Highland Reel and Ryan Moore stick close to the rail in the King George
PICTURE: Edward Whitaker (racingpost.com/photos)
Report: Ascot, Saturday
King George VI And Queen Elizabeth Stakes (Group 1) 1m4f, 3yo+
NOBODY can say they were not warned – the evidence was in the formbook. Highland Reel is a mightily dangerous horse to give the lead to. He can be darned difficult to beat no matter the company or the continent.
As a three-year-old he proved it to the Americans in the Secretariat Stakes at Arlington Park in Chicago, dictating throughout on his way to an impressive success.
There was more of the same at Sha Tin in the Hong Kong Vase last December – even though he was headed before halfway that day, he still got back in front in the final furlong.
Stuart Riley’s ‘Big-race tactics’ preview in the Racing Post on Saturday highlighted the lack of any other front-runner in the field for the King George VI And Queen Elizabeth Stakes and warned: “Ryan Moore may well take control of the race and dictate his own fractions.”
Punters’ confidence fully justified
The key words there, of course, were ‘Ryan Moore’. It is one thing to jump out to the front and make the race your own when that race is a Wolverhampton claimer and defeat will be forgotten almost before the result is in the paper.
It is quite another to do it in the most prestigious 1m4f race of the British summer, the sort of race in which the difference between victory and defeat could be an extra nought on the end of the stud fee in years to come.
But Moore’s record shows he is the man for the big occasion. Punters have never lost faith with him and Highland Reel was backed into 13-8 favourite to get his revenge on Dartmouth, who had beaten him a head in the Hardwicke Stakes over this course and distance last month.
Their confidence was fully justified as Moore delivered a masterful ride.
He had Highland Reel in front from the off, setting no more than a steady pace, then gradually wound things up and threatened to slip the field before giving his mount a breather around halfway.
Moore kicked on again in the straight yet kept enough in reserve to hold Wings Of Desire off by a length and a quarter. It is testament to the way he rode the rest of the field out of the race that Frankie Dettori on the runner-up had been second throughout and nothing else could reach a challenging position.
It was a second King George win for Moore, who took it on Conduit for Sir Michael Stoute in 2009, and the rider said: “He is a straightforward horse who runs a mile and a half well and loves fast ground.

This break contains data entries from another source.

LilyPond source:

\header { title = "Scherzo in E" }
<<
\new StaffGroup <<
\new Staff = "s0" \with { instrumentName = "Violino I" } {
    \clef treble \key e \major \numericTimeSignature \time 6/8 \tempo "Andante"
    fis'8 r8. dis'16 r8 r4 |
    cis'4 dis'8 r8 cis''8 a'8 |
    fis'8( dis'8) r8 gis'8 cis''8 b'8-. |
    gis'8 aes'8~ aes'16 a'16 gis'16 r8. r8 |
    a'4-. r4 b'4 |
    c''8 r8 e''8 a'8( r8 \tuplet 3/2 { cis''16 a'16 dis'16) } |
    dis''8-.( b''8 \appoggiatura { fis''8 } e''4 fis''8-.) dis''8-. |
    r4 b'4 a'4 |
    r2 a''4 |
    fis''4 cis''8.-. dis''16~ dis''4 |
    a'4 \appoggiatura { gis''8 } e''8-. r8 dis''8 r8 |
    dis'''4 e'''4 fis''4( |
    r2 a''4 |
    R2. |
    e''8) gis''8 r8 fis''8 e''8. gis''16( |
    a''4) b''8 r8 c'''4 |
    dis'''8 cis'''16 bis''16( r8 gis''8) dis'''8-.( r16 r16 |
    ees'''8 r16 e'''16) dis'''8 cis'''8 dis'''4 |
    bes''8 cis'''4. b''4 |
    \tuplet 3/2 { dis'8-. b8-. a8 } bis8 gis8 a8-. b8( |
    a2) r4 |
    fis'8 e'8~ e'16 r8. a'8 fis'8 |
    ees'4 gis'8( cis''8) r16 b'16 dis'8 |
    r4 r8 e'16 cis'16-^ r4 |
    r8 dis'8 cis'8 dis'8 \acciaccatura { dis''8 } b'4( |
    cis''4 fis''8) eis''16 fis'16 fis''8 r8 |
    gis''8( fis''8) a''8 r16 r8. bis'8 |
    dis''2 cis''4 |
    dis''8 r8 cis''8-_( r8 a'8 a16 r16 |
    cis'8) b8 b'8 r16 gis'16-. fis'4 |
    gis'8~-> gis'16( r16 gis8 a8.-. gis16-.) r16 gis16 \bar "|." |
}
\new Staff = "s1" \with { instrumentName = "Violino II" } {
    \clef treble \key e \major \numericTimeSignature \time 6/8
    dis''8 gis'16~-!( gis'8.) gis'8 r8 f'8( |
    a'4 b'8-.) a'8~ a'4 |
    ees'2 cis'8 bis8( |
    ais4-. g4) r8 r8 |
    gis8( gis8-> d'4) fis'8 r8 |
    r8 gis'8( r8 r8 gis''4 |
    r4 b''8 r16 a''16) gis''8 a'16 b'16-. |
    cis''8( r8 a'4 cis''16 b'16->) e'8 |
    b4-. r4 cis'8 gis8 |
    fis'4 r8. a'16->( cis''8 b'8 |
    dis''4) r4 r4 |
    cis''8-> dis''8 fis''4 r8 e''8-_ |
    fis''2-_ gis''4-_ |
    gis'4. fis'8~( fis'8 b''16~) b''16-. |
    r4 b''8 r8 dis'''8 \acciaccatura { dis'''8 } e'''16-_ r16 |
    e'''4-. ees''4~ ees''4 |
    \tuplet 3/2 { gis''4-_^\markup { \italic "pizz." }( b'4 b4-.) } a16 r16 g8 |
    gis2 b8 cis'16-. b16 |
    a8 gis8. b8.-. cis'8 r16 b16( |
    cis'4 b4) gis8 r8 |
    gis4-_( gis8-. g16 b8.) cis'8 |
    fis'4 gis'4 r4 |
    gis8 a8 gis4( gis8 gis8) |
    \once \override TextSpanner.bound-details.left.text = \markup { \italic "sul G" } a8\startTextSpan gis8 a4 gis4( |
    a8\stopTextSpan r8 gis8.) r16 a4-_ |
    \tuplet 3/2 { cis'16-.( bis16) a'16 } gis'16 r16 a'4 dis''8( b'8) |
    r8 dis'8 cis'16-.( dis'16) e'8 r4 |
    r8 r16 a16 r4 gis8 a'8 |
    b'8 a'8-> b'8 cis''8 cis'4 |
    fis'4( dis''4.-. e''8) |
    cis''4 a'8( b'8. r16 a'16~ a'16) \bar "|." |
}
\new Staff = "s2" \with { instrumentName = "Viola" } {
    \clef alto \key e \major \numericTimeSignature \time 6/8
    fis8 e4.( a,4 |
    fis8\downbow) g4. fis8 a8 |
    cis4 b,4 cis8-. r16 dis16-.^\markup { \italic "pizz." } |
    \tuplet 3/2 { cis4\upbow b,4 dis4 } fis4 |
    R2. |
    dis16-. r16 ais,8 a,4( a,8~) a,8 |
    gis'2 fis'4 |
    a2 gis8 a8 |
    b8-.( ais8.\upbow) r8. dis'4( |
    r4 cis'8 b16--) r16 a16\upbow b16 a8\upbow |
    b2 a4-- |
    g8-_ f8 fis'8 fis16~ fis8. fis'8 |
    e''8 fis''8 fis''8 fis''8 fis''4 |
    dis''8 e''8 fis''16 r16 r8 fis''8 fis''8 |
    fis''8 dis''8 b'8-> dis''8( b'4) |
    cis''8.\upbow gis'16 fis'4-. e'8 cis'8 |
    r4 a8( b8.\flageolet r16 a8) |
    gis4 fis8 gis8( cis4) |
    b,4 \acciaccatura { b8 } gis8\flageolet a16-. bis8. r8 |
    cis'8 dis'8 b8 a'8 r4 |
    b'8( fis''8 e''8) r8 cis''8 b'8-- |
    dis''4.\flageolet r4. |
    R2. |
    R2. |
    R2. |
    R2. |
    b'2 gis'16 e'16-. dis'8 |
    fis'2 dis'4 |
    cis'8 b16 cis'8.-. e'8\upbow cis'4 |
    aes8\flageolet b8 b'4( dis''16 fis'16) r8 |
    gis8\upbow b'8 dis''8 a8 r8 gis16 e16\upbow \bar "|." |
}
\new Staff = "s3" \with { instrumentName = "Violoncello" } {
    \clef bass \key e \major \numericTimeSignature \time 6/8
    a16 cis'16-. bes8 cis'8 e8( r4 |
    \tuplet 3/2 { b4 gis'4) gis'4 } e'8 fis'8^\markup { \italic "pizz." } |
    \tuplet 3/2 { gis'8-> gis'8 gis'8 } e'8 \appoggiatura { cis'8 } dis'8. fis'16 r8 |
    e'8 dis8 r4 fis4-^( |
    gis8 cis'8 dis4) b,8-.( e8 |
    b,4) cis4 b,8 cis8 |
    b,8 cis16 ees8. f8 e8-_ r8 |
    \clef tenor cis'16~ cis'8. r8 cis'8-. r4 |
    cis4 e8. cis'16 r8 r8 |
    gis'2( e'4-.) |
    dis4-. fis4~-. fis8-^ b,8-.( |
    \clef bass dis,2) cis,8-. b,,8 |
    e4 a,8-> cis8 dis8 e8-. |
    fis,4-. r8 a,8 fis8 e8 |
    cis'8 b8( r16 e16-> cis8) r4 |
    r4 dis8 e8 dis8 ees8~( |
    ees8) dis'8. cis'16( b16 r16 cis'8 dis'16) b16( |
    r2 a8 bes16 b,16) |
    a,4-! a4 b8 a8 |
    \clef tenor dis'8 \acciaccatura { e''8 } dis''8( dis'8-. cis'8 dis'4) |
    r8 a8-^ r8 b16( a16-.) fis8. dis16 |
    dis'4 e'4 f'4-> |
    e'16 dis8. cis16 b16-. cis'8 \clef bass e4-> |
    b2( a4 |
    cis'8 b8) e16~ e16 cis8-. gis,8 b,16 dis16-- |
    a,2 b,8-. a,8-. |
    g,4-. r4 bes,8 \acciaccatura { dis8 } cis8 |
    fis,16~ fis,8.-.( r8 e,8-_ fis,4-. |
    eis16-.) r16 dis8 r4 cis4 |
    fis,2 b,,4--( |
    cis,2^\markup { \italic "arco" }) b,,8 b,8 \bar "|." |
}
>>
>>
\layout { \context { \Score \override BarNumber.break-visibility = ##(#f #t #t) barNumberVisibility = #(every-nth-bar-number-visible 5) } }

“He is slightly underrated because he won in Hong Kong and beat a very good horse that day.
“He made it easy for me. He was very comfortable and when he felt Wings of Desire come to him and I got stuck into him he found plenty.”
Aidan O’Brien, landing his fourth King George after Galileo, Dylan Thomas and Duke Of Marmalade, added: “He is a unique horse really. So versatile and will travel anywhere. He is getting better both mentally and physically and can go anywhere between a mile and a quarter and a mile and a half.
“Ryan gave him a great ride and said going out he was happy to make it.”
Breeders’ Cup target
Where Highland Reel goes next has yet to be decided, with O’Brien having plenty of options for the top middle-distance contests.
Derby runner-up US Army Ranger is being aimed at the Juddmonte International and the trainer said: “We have lots of different options for different horses – Minding is going to Goodwood – and Highland Reel would definitely have the Breeders’ Cup Turf over a mile and half later in the season on fast ground.”
Paddy Power go 6-1 (from 12) about the winner triumphing in America. Again.